Der Anspruch an einen digitalen Daseinsversorger ist hoch. Doch wird jemand (ein Unternehmen, eine Organisation) diese Aufgabe übernehmen müssen. Denn nach und nach setzt sich die Erkenntnis durch, dass die Menschen vor allem lokale Dienstleistungen digital (und damit auch namentlich) nutzen wollen. Sie wollen den ÖPNV nutzen UND die lokale E-Mob-Ladesäule. Sie wollen von städtischen Dienstleistungen profitieren UND ihre Solaranlage digital steuern. Wer orchestriert dies?
Kommunen verfügen über ideale Voraussetzungen durch Zugang zu und Vertrauen von Bürger*innen. Schließlich gibt man seine Daten lieber der Kommune als der globalen Datenkrake. Doch werden Kommunen diesen Weg zur digitalen Bürger-ID nicht allein gehen können. Welche Rolle spielen dann die Stadtwerke?
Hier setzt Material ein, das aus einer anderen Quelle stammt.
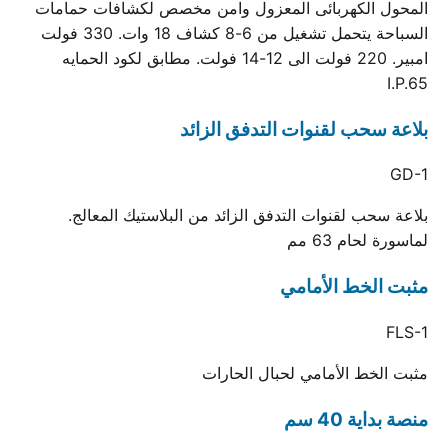
المحول الكهربائى المعزول وامن مخصص لكشافات حمامات
السباحة يتحمل تشغيل من 6-8 كشاف 18 وات. 330 فولت
امبير. 220 فولت الى 12-14 فولت. مطابق لكود الحمايه
I.P.65
بلاعة سحب لقنوات التدفق الزائد
GD-1
بلاعة سحب لقنوات التدفق الزائد من البلاستيك المعالج.
لماسورة لحام 63 مم
مثبت الخط الأمامي
FLS-1
مثبت الخط الأمامي لحبال الحارات
منصة بداية 40 سم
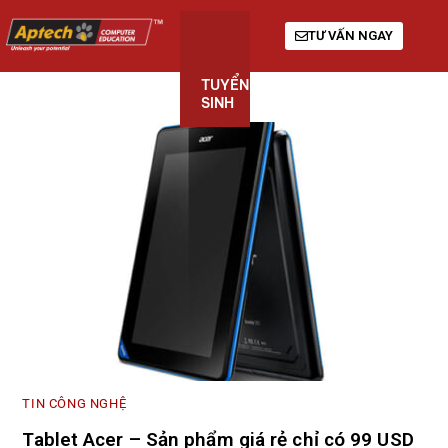
TƯ VẤN NGAY
TUYỂN
KHÓA
GIỚI
SINH
HỌC
THIỆU
TIN CÔNG NGHỆ
Tablet Acer – Sản phẩm giá rẻ chỉ có 99 USD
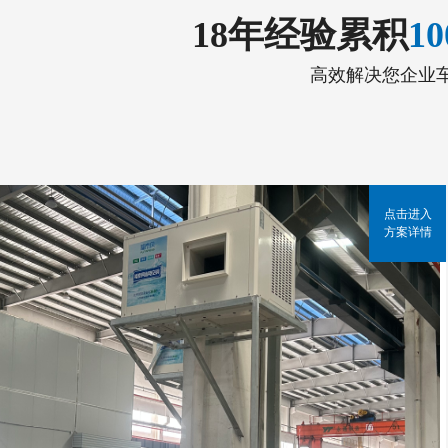
18年经验累积
1
高效解决您企业
点击进入
方案详情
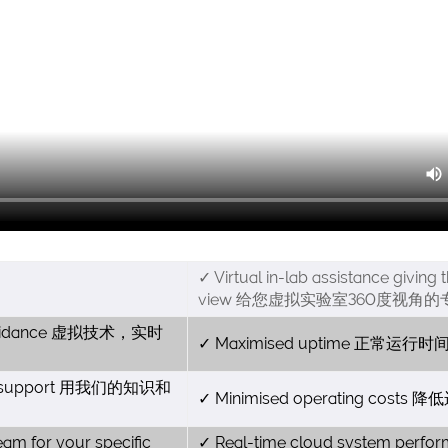
✓ Virtual in-lab assistance giving
view 给您虚拟实验室360度视角
ate guidance 虚拟技术，实时
✓ Maximised uptime 正常运
and support 用我们的知识和
✓ Minimised operating costs
eam for your specific
✓ Real-time cloud system perfor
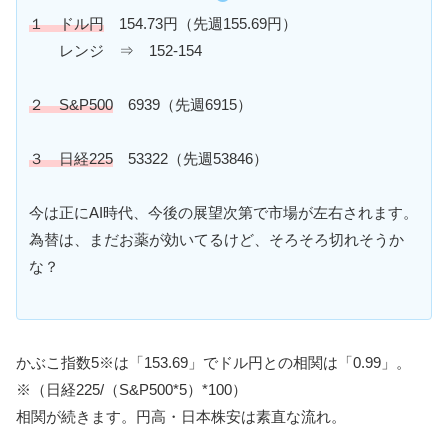
１ ドル円
154.73円（先週155.69円）
レンジ ⇒ 152-154
２ S&P500
6939（先週6915）
３ 日経225
53322（先週53846）
今は正にAI時代、今後の展望次第で市場が左右されます。
為替は、まだお薬が効いてるけど、そろそろ切れそうか
な？
かぶこ指数5※は「153.69」でドル円との相関は「0.99」。
※（日経225/（S&P500*5）*100）
相関が続きます。円高・日本株安は素直な流れ。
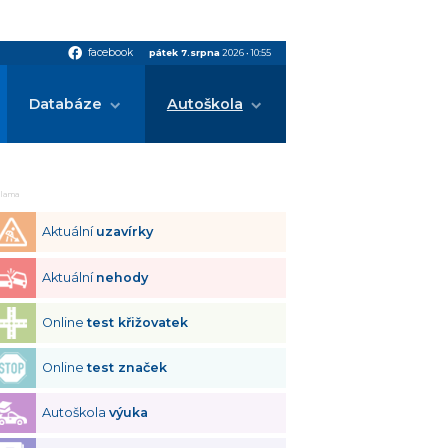
facebook
facebook
pátek 7.srpna
2026
•
10:55
Databáze
Autoškola
klama
Aktuální
uzavírky
Aktuální
nehody
Online
test křižovatek
Online
test značek
Autoškola
výuka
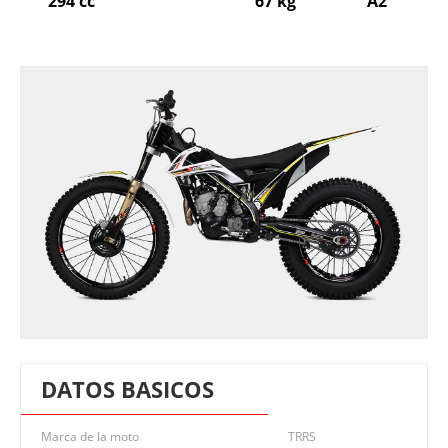
294 cc
67 kg
A2
DATOS BASICOS
Marca de la moto
TRRS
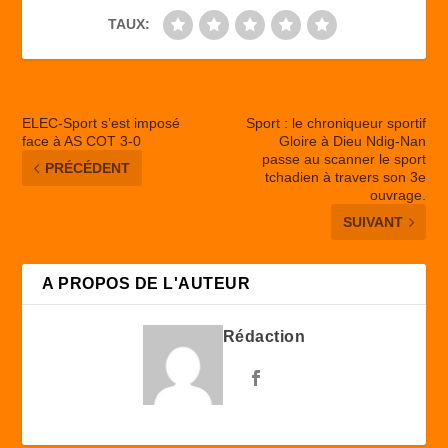
TAUX:
ELEC-Sport s’est imposé
Sport : le chroniqueur sportif
face à AS COT 3-0
Gloire à Dieu Ndig-Nan
passe au scanner le sport
PRÉCÉDENT
tchadien à travers son 3e
ouvrage.
SUIVANT
A PROPOS DE L'AUTEUR
Rédaction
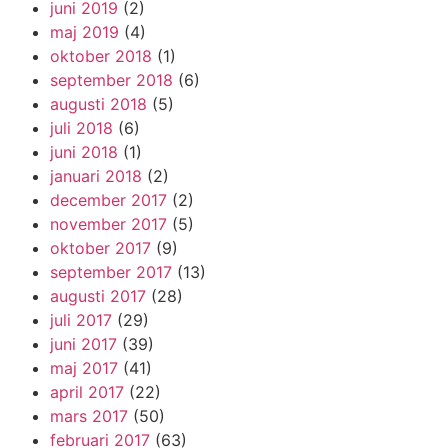
juni 2019
(2)
maj 2019
(4)
oktober 2018
(1)
september 2018
(6)
augusti 2018
(5)
juli 2018
(6)
juni 2018
(1)
januari 2018
(2)
december 2017
(2)
november 2017
(5)
oktober 2017
(9)
september 2017
(13)
augusti 2017
(28)
juli 2017
(29)
juni 2017
(39)
maj 2017
(41)
april 2017
(22)
mars 2017
(50)
februari 2017
(63)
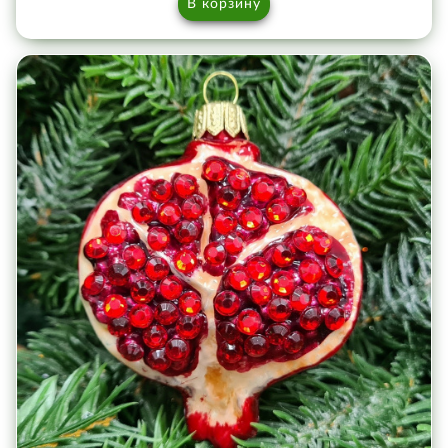
В корзину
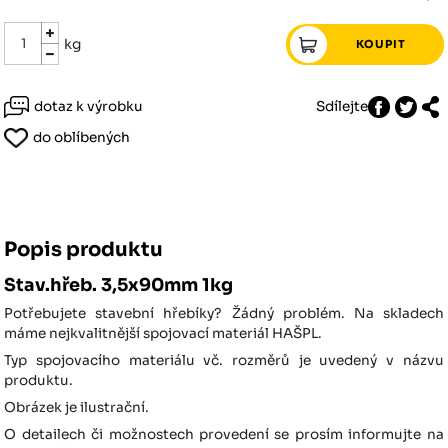
kg
dotaz k výrobku
Sdílejte
do oblíbených
Popis produktu
Stav.hřeb. 3,5x90mm 1kg
Potřebujete stavební hřebíky? Žádný problém. Na skladech
máme nejkvalitnější spojovací materiál HAŠPL.
Typ spojovacího materiálu vč. rozměrů je uvedený v názvu
produktu.
Obrázek je ilustrační.
O detailech či možnostech provedení se prosím informujte na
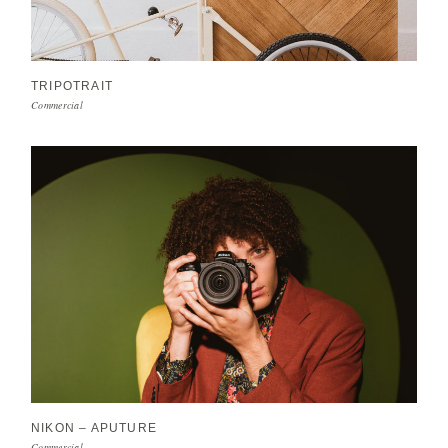
TRIPOTRAIT
Commercial
NIKON – APUTURE
Commercial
Christoph Bornschein, Handelsblattautor und auf Digitale Business spezialisiert, sieht drei Rollen, bei denen Stadtwerke eine treibende Kraft sein könnten. Als Orchestrator, indem sie Anforderungen, Programme und Beschaffungen digitaler Lösungen koordinieren. Als Co-Creator, indem sie geeignete Lösungen mit weiteren Kreator*innen mitgestalten. Und als (Co-)Investor in Startups, die geeignete Lösungen entwickeln.
Die Energiewende wird notwendigerweise schneller kommen als wir dachten. Dass sie dezentral, lokal, kommunal und digital sein wird, wissen wir längst. Versorgungssicherheit findet lokal statt. Das allein stellt Stadtwerke vor riesige Aufgaben. Sehen Sie sich dann zusätzlich in der übergreifenden Rolle des digitalen Daseinsversorgers?
Unsere Fragen an die Markenstrategie
Würden Ihnen die Kund*innen das Versprechen der digitalen Daseinsversorgung abnehmen? Würden sie Ihnen vertrauen? Ihnen glauben, dass Sie digitalen Nutzen bieten und mit ihren Daten gut umgehen? Dass Sie für die nötige Cybersicherheit stehen, so wie Sie Jahrzehnte für Versorgungssicherheit standen? Oder klaffen Wunsch (der Geschäftsführung) und Realität (der Kundenerlebnisse) zu weit auseinander?
Wenn die Lücke hier aktuell zu groß ist, dann gilt es zu investieren. In die Marke und ihre Fähigkeiten. Und das ist weit mehr als ein neues Branddesign (aber auch das!). Die Markenverantwortlichen müssen den Spielraum der Marke erweitern, ohne ihren Kern zu beschädigen, wenn das Unternehmen in neue Leistungsfelder vordringen will.